In my opinion the decision of the Administrator of the Bureau of Unemployment Compensation, holding that claimant was eligible for benefits for the week ending June 27, 1960, was correct and should not have been reversed by the referee.
It follows that the judgment of the Court of Common Pleas, reversing the decision of the referee and the Board of Review as being unlawful and unreasonable, should be affirmed.
The majority opinion quotes only part of the testimony taken out of context. The entire record should be considered.
Upon a consideration of the entire record, it will be found that the provisions of Section 4141.29 (A), 4141.29 (A) (4) and4141.29 (A) (4) (b) of the Revised Code were properly given effect by the administrator but that the referee erroneously gave effect to Section 4141.29 before it had been amended October 16, 1959.
A complete reading of the record discloses that the claimant was ready, able and willing to work and that he complied with the admnistrator's requirements in all respects.

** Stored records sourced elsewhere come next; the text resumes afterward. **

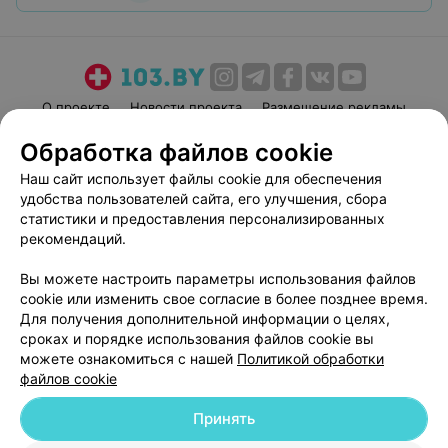
О проекте
Новости проекта
Размещение рекламы
Медицинский маркетинг
Публичный договор
Обработка файлов cookie
Пользовательское соглашение
Способы оплаты
Наш сайт использует файлы cookie для обеспечения
Вакансии
Партнеры
удобства пользователей сайта, его улучшения, сбора
статистики и предоставления персонализированных
Написать руководителю 103.by
рекомендаций.
Написать в поддержку
Персональные настройки cookie
Вы можете настроить параметры использования файлов
cookie или изменить свое согласие в более позднее время.
Обработка персональных данных
Для получения дополнительной информации о целях,
сроках и порядке использования файлов cookie вы
можете ознакомиться с нашей
Политикой обработки
файлов cookie
Принять
© 2026 ООО «Артокс Лаб», УНП 191700409
| 220012, Республика Беларусь,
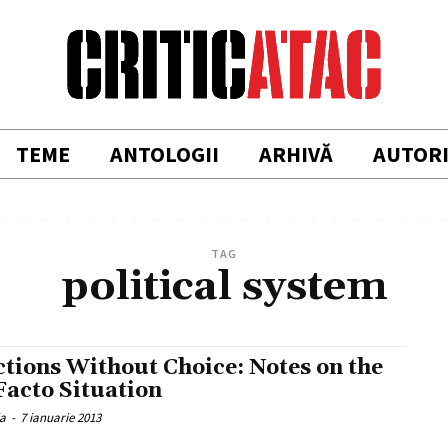
TEME
ANTOLOGII
ARHIVĂ
AUTOR
TAG
political system
ctions Without Choice: Notes on the
Facto Situation
ia
-
7 ianuarie 2013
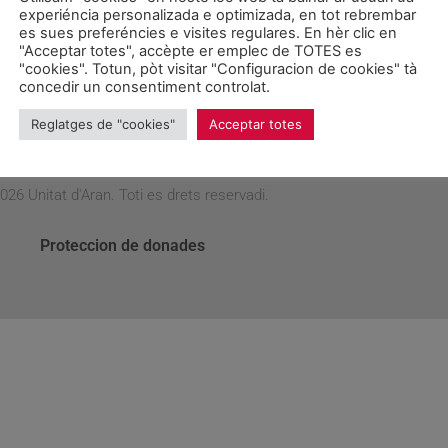
lió a l´IES de Vielha
experiéncia personalizada e optimizada, en tot rebrembar
es sues preferéncies e visites regulares. En hèr clic en
"Acceptar totes", accèpte er emplec de TOTES es
 que el Govern ha aprovat destinar 995.000 euros a la millor
"cookies". Totun, pòt visitar "Configuracion de cookies" tà
concedir un consentiment controlat.
Reglatges de "cookies"
Acceptar totes
026 Unitat d'Aran. Toti es drets reservadi.
Proteccion de donades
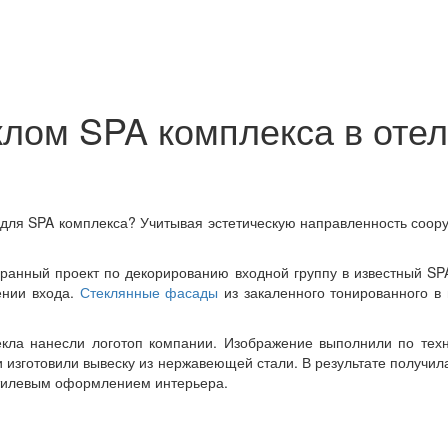
клом SPA комплекса в оте
у для SPA комплекса? Учитывая эстетическую направленность со
анный проект по декорированию входной группу в известный SP
ении входа.
Стеклянные фасады
из закаленного тонированного в
стекла нанесли логотоп компании. Изображение выполнили по т
и изготовили вывеску из нержавеющей стали. В результате получ
стилевым оформлением интерьера.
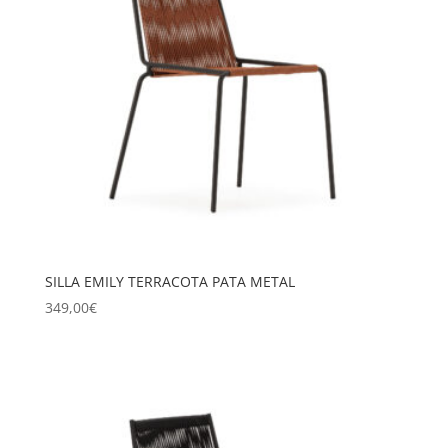
SILLA EMILY TERRACOTA PATA METAL
349,00
€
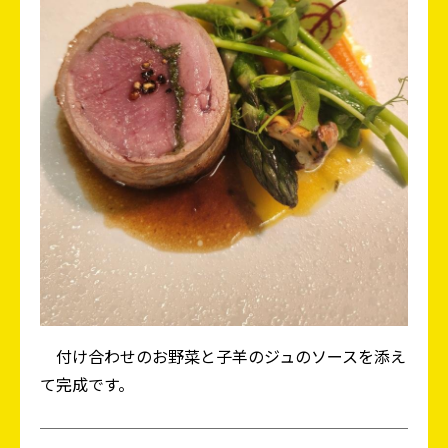
付け合わせのお野菜と子羊のジュのソースを添え
て完成です。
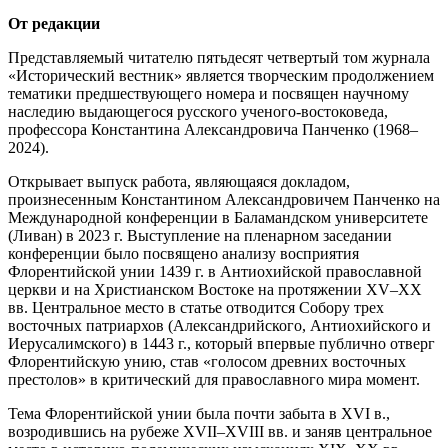
От редакции
Представляемый читателю пятьдесят четвертый том журнала
«Исторический вестник» является творческим продолжением
тематики предшествующего номера и посвящен научному
наследию выдающегося русского ученого-востоковеда,
профессора Константина Александровича Панченко (1968–
2024).
Открывает выпуск работа, являющаяся докладом,
произнесенным Константином Александровичем Панченко на
Международной конференции в Баламандском университете
(Ливан) в 2023 г. Выступление на пленарном заседании
конференции было посвящено анализу восприятия
Флорентийской унии 1439 г. в Антиохийской православной
церкви и на Христианском Востоке на протяжении XV–XX
вв. Центральное место в статье отводится Собору трех
восточных патриархов (Александрийского, Антиохийского и
Иерусалимского) в 1443 г., который впервые публично отверг
Флорентийскую унию, став «голосом древних восточных
престолов» в критический для православного мира момент.
Тема Флорентийской унии была почти забыта в XVI в.,
возродившись на рубеже XVII–XVIII вв. и заняв центральное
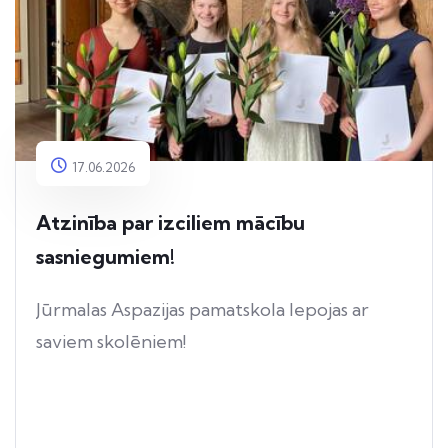
17.06.2026
Atzinība par izciliem mācību
sasniegumiem!
Jūrmalas Aspazijas pamatskola lepojas ar
saviem skolēniem!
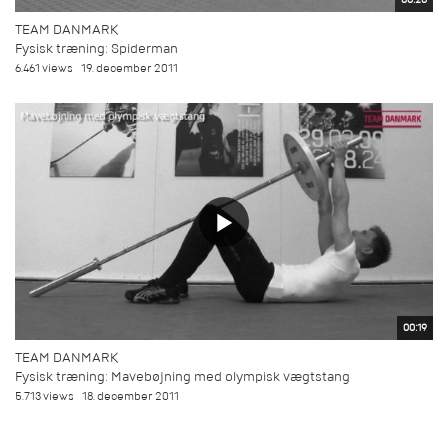
TEAM DANMARK
Fysisk træning: Spiderman
6.461 views
19. december 2011
00:19
TEAM DANMARK
Fysisk træning: Mavebøjning med olympisk vægtstang
5.713 views
18. december 2011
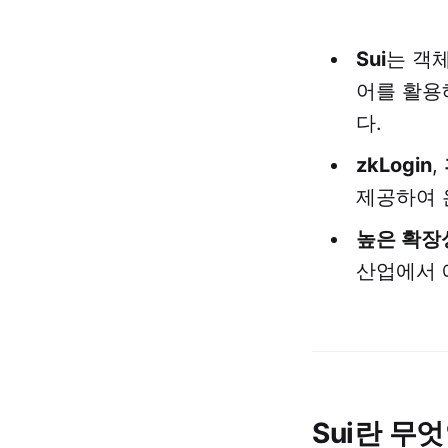
Sui
는 객체 
어를 활
다.
zkLogin
,
제공하여 
높은 확장
산업에서 
Sui란 무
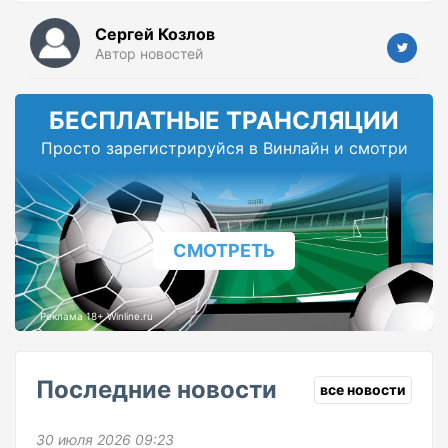
Сергей Козлов
Автор новостей
БЕСПЛАТНЫЕ ТРАНСЛЯЦИИ
Просто зарегистрируйся в Винлайн и смотри
СМОТРЕТЬ
Реклама 18+ Winline.ru
Последние новости
все новости
30 июля 2026 09:23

The record shows that the claimant was an interstate claimant and properly registered as such according to law. It shows further that he still attempted to secure work from his former employer, The Midland Ross Corporation of Cleveland, Ohio. His testimony, which is entirely undisputed, is as follows:
"Q. Has The Midland Ross Corporation of Cleveland offered you any employment since they laid you off? A. No. I was there this past Friday and they said I would be called back this week or next week." *Page 239
In view of the facts and applicable law, the judgment of the Court of Common Pleas should be affirmed.